Goldsmiths' Company commissions unique World War I medal
- Published: Jul 29, 2014, 11 AM
To commemorate the 100th anniversary of the start of World War I on July 28, the Goldsmiths’ Company commissioned eminent sculptor James Butler, a member of the Royal Academy of Arts, to design and create a unique commemorative art medal in silver.
The result combines skilled craftsmanship with a poignant message for future generations, according to the Company.
On the obverse, Butler depicts a line of blinded soldiers guiding one another after a gas attack. The imagery powerfully recalls John Singer Sargent’s haunting painting, Gassed, 1919.
On the reverse, a wounded soldier — head heavily bandaged — and a tragically contorted skull bring the horror of World War I into even more shocking focus.
The reverse design references the work of the British sculptor Charles Sargeant Jagger (1885 to 1934), himself a veteran of the war. Jagger’s best-known work is the Royal Artillery Memorial at Hyde Park Corner.
When commissioned, Jagger told the Daily Express newspaper that his experience in the trenches had persuaded him of “the necessity for frankness and truth.” He successfully challenged, for the first time, the convention that war memorials should depict only living soldiers and never the dead or dying.

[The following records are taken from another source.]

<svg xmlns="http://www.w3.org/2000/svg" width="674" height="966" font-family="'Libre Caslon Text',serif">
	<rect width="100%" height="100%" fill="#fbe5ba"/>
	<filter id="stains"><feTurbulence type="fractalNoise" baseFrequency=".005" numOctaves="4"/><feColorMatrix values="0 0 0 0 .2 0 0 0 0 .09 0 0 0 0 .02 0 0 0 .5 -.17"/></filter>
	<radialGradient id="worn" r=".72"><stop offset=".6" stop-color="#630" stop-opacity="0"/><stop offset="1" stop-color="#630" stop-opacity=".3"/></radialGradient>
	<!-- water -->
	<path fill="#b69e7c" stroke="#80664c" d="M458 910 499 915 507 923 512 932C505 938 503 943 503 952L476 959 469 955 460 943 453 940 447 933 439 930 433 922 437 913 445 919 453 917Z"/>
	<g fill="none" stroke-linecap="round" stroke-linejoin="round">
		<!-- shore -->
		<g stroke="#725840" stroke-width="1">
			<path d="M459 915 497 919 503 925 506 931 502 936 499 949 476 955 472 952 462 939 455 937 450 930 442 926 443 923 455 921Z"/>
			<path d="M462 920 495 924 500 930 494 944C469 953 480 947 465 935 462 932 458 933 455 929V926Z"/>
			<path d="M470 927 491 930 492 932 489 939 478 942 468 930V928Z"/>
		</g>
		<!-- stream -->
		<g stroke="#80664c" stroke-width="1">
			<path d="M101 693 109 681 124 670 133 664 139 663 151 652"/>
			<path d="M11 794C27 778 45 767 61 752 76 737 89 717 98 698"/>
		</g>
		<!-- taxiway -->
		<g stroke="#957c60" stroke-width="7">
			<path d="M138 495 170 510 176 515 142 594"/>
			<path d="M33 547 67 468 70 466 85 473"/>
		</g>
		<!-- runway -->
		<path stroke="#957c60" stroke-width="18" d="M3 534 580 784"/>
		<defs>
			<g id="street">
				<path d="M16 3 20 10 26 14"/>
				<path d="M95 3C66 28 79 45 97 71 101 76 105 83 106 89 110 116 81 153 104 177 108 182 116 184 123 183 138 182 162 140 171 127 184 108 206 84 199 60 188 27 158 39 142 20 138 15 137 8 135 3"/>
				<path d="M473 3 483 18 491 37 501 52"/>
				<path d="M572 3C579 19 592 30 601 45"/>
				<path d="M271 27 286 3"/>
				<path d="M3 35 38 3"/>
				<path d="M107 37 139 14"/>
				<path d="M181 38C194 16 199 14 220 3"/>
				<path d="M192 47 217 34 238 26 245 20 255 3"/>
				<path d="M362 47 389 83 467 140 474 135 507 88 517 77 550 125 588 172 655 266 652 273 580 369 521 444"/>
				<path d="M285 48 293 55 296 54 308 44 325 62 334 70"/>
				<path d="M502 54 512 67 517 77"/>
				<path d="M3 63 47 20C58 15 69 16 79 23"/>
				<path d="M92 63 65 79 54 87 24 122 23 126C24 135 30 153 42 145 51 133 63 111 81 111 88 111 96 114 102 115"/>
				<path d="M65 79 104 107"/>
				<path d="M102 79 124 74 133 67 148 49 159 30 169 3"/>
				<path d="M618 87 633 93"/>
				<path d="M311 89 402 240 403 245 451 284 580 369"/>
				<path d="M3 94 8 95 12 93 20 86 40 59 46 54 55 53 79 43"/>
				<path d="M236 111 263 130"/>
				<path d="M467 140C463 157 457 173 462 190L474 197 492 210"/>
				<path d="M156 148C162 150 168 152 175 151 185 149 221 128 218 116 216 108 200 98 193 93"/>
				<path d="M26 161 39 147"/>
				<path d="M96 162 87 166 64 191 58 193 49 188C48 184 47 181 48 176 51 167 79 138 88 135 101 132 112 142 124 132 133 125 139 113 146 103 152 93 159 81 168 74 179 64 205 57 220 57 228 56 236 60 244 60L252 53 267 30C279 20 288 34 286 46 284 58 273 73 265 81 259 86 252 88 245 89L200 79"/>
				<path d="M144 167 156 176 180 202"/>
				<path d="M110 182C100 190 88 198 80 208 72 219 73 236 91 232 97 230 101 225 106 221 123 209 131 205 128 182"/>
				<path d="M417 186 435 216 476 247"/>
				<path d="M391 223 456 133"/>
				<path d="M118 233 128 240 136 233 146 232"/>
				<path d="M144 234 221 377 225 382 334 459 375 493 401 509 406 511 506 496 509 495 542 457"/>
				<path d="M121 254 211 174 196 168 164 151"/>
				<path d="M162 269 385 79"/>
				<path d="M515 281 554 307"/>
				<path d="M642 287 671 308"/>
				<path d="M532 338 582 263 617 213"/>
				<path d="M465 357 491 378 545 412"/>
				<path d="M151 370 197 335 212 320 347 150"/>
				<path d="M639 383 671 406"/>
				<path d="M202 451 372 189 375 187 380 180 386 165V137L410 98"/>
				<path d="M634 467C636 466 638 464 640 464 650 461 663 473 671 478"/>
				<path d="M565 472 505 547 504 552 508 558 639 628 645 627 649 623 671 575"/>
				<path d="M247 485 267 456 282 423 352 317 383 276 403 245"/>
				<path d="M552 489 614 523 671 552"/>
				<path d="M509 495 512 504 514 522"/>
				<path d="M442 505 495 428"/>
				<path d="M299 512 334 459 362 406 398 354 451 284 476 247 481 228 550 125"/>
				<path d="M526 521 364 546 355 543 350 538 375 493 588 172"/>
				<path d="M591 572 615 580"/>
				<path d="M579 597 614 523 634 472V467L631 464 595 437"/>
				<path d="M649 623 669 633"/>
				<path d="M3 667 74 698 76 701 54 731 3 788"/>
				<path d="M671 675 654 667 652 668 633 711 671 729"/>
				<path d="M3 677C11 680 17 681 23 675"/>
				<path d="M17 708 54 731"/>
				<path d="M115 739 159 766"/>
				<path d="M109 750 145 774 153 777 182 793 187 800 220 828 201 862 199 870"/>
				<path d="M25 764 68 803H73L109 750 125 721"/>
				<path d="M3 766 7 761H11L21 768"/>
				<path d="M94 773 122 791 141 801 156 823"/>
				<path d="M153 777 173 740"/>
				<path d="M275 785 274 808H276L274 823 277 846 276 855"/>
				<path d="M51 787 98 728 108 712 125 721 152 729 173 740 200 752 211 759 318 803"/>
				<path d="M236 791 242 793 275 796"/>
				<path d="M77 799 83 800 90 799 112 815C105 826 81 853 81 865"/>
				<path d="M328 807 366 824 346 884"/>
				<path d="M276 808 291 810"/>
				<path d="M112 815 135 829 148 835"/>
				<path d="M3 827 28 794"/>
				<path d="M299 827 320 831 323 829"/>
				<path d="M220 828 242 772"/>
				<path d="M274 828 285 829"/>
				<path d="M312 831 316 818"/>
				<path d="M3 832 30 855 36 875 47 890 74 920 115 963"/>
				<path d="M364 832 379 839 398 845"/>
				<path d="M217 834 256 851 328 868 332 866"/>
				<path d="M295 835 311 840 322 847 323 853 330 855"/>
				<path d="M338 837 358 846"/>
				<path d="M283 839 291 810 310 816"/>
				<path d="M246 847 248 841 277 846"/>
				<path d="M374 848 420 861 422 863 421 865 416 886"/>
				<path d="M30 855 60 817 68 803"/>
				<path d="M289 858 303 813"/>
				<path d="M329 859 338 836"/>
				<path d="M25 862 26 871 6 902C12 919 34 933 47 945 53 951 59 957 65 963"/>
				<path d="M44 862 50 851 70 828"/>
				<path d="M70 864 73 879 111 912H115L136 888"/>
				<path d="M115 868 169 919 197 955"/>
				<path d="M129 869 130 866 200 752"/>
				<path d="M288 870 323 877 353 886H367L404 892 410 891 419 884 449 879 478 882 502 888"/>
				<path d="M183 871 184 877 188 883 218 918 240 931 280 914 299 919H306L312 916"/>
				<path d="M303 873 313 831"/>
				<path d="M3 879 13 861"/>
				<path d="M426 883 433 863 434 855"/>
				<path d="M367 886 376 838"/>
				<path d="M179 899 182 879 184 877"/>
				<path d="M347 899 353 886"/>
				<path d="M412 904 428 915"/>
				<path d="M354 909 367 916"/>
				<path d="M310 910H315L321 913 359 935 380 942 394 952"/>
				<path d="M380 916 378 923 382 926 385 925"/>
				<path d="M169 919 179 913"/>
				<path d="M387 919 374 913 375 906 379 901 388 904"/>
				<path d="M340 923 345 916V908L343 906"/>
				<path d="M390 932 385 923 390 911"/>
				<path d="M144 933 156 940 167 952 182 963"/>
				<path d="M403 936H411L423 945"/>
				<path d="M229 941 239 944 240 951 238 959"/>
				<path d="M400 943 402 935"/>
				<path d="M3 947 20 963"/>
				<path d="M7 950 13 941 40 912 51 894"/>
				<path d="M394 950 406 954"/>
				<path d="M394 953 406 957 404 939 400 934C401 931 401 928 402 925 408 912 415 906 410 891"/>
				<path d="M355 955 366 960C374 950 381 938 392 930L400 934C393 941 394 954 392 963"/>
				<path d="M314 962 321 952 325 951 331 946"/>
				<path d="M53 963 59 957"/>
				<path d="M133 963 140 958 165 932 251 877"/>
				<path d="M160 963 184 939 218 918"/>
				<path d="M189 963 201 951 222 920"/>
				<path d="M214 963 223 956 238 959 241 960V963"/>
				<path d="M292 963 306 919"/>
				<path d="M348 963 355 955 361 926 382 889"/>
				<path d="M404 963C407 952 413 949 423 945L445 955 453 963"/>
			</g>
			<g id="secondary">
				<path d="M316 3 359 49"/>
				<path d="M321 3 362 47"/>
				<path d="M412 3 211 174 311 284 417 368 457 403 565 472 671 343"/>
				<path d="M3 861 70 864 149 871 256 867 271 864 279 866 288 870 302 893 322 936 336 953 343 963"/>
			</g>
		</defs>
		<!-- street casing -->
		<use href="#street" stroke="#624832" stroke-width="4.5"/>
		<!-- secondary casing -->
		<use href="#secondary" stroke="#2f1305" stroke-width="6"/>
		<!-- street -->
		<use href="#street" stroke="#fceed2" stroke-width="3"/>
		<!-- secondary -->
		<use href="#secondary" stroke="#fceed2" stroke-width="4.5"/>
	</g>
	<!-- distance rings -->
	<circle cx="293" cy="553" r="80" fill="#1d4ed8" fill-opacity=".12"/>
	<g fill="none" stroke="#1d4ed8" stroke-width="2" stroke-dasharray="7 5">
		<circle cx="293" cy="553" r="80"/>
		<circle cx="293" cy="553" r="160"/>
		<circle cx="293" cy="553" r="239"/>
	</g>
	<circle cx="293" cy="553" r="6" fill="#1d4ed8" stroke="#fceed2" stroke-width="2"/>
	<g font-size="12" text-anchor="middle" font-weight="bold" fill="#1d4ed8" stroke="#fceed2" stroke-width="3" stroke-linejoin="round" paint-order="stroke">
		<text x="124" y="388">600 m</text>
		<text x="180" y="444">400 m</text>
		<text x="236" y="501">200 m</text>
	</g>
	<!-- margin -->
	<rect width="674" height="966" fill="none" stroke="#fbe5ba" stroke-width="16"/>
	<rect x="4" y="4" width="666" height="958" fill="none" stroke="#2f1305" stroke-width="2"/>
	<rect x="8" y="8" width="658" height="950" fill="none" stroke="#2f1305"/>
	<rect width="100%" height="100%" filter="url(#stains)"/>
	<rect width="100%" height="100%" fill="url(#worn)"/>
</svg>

Building on this legacy, Butler’s medal laments the tragic consequences of war for all involved. In shape and design, it breaks with convention to condemn war, rather than celebrate victories or heroics.
Butler’s unique centenary art medal will now enter the Goldsmiths’ Company’s renowned collection. Comprising 8,000 masterpieces dating from 1300 to the present day, it represents one of the most important collections of its kind in the United Kingdom.
Butler is best known as a sculptor but has designed the Royal Seal of the Realm, the Jubilee coin and a commemorative 50-penny piece. Encouraged by the Goldsmiths’ Company, Butler agreed to take on this historic art medal commission.
Born in London in 1931, Butler trained at St. Martin’s School of Art and the Royal College of Art, before spending a decade as a professional stone carver. He then began working on monumental figurative sculptures in bronze, such as the winged figure of Daedalus, a memorial to the Fleet Air Arm that has stood in London’s Embankment Gardens since 2000.
Butler was first elected a member of the Royal Academy of Arts in 1964. He works in his Warwickshire studio.
The medal is not the artist's first work of art dealing with World War I. In 2011, Butler's Rainbow Division Memorial, a bronze sculpture, was placed at the site of the Battle of the Croix Rouge Farm in Fère-en-Tardenois, France. The memorial commemorates the service of an American Army division that fought in France during the war.
The medal is a one-off commission. Examples are not being made for sale.